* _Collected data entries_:
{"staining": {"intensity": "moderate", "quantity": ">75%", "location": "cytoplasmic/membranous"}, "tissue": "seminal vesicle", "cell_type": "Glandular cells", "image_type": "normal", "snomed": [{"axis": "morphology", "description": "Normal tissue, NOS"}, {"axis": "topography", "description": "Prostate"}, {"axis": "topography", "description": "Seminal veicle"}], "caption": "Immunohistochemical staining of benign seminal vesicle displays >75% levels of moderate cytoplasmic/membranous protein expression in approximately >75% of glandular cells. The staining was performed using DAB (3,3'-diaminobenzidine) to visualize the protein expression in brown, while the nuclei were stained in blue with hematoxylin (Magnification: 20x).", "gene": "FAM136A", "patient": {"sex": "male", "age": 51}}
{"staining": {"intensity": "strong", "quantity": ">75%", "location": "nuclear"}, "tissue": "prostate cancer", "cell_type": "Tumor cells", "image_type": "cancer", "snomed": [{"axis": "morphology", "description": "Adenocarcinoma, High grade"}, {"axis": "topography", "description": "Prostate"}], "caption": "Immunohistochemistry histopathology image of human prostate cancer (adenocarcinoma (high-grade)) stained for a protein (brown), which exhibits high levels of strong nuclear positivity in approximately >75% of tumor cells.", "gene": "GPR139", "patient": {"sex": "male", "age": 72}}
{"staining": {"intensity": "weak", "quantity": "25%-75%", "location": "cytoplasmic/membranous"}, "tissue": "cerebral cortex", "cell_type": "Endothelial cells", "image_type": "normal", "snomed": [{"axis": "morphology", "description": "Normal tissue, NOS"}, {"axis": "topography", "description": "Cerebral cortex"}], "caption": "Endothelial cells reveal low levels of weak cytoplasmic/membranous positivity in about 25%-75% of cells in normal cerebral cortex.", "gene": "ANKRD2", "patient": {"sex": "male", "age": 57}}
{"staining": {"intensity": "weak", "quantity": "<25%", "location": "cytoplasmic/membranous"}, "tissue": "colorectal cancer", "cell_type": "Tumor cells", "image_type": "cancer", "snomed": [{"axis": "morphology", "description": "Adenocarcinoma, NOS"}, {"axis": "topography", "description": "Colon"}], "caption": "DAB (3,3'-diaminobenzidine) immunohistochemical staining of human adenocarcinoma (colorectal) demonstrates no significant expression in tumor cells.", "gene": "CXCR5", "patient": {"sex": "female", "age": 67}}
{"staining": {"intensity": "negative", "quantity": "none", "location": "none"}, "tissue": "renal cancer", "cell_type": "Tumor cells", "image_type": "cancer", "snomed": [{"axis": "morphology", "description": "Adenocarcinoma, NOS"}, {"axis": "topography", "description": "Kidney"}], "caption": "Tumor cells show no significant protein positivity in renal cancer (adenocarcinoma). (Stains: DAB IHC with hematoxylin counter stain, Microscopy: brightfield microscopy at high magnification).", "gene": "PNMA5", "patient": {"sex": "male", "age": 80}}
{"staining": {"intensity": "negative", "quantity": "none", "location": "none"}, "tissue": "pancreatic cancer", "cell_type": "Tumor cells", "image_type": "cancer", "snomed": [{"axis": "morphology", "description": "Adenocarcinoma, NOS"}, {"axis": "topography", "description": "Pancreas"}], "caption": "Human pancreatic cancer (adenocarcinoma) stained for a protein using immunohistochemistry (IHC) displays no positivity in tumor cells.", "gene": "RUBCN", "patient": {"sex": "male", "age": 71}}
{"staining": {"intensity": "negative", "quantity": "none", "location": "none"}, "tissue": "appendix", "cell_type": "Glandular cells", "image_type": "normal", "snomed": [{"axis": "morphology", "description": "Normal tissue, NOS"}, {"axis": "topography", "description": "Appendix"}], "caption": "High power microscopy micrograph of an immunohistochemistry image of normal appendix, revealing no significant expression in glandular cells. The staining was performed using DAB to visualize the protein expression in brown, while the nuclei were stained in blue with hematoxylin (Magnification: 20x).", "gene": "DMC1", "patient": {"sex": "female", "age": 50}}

* _What you will do_:
Of the entries above, tally the lines with "Prostate" in them. Only the total should be given.

* _Expected output_:
2